Pleasingly, The Annual Manufacturing Report gives a few clues about a general acceptance in industry of how it can happen, too. Almost half of respondents claim to be in the process of implementing a major automation project, with a further fifth saying that they had done so in the past 12 months. That’s two-thirds of UK manufacturers who have shown a commitment to automation recently. Moreover, 60% said that working conditions and job satisfaction had improved as a result of recent automation projects; 44% that jobs had been safeguarded; and 18% that new jobs had been created as a direct result.

So if the work is there, the sector has a positive outlook and we know how we can become more efficient and competitive, could the UK actually be a leading player in the so-called fourth industrial revolution?

I believe it can – for a couple of very good reasons, but not without a concerted and coordinated effort.

The concerted effort needs to come in the form of updating existing industrial infrastructure. At a private level, more manufacturers, particularly in the F&B sector which is widely known to be under-automated, need to invest in their medium and longer term future and start to feel the benefits of the Industrial Internet of Things sooner. At a public level, we need sustained investment and incentives for companies to continue to innovate, continue to invest in their future and continue to make the UK a better place for industry. Government is an important part of the process – it can influence policy, regulations, export opportunities, infrastructure projects and, of course, STEM initiatives. That’s to say nothing of minimising the risk and uncertainty surrounding a possible “Brexit”. It is also an important consumer and should look to support UK industry directly where possible, such as with the recently announced trials of British designed and built driverless cars.

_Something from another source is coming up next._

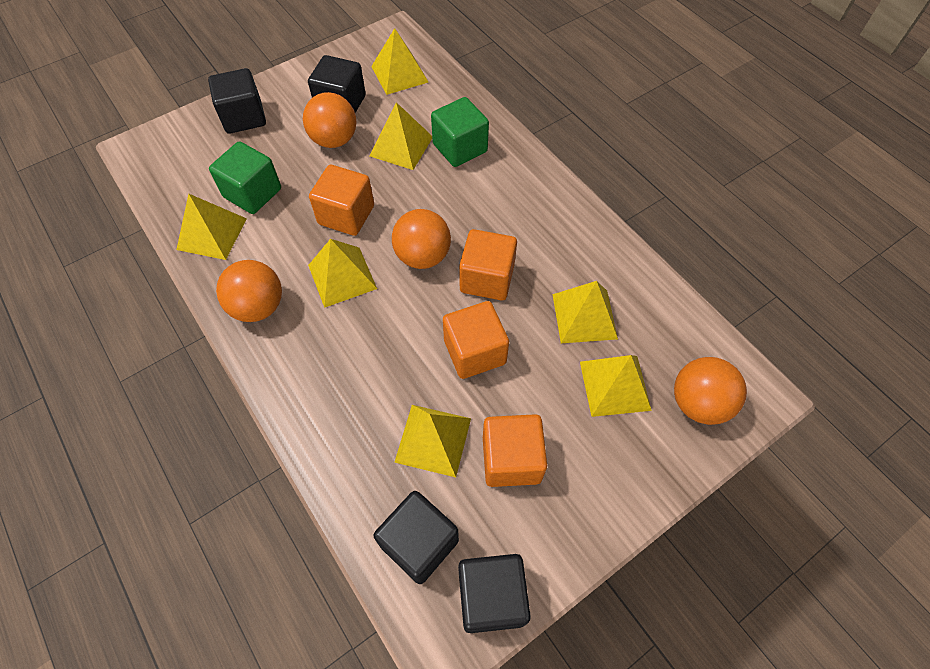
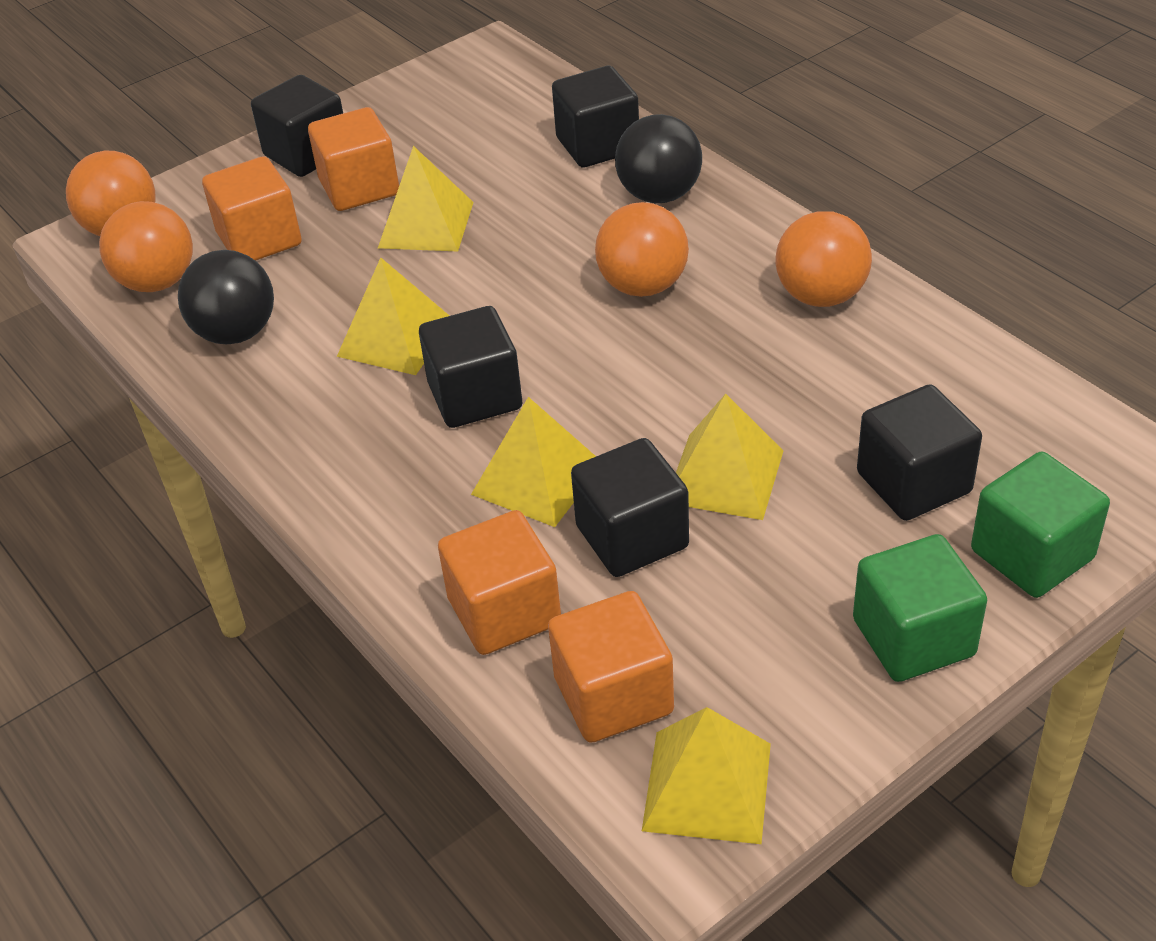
black ball: none = 0 -> [178,250,274,344] [615,114,702,203] = 2
black cube: [208,68,266,134] [308,55,366,113] [374,491,459,584] [458,554,531,633] = 4 -> [251,75,343,177] [419,306,522,428] [552,66,639,167] [571,438,689,577] [857,385,982,521] = 5
yellow pyramid: [176,194,247,260] [308,239,377,308] [369,102,432,170] [371,28,428,95] [394,405,471,477] [552,281,618,343] [580,355,652,417] = 7 -> [337,258,450,375] [378,146,474,252] [471,397,596,527] [642,707,771,844] [676,394,783,520] = 5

For UK industrial enterprise to seize the opportunity, simply saying “invest in automation” is rather simplistic. And it’s just not an option for most businesses to stop production and build flashy new plant. However, taking a strategic and structured approach to rapid evolution can set any enterprise on the road to becoming much more efficient and agile – the two key constituents of a successful and sustainable industrial sector for the next ten years and into the future.

The information revolution, the industrial application of which is at the heart of the nascent industrial revolution, relies on a highly connected and automated approach to business. At Rockwell Automation, we call this The Connected Enterprise. The concept is remarkably simple but the effect is very powerful. The Connected Enterprise is about bringing people, processes and technology together through the convergence of information technology and operational technology into a single unified industrial business architecture. And because it’s a continuous process of strategic, systematic evolution, the benefits begin with first phases of implementation and can continue long into the future.

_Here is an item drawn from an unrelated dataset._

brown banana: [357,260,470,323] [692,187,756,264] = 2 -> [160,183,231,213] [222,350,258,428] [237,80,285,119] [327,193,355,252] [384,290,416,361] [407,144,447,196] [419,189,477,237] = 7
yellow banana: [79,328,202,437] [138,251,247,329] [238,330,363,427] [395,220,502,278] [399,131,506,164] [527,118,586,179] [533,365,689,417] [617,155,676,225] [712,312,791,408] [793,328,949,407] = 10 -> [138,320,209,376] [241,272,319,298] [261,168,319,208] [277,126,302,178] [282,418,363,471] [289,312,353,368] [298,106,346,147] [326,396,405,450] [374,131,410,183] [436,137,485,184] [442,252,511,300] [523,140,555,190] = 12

The lifeblood of the Industrial Internet of Things revolution is information. It is about the data that is increasingly available from every internet connected element of any industrial process - from a confectionery line to an oil pipeline. But in order to turn that data into usable intelligence it must be collected, collated and processed. That’s a question of making enterprises smarter and more connected, and it can start now. It must start now, in fact, if we’re to seize the opportunity.

So let’s not talk down UK industry, let’s get connected and bring the future closer, quicker.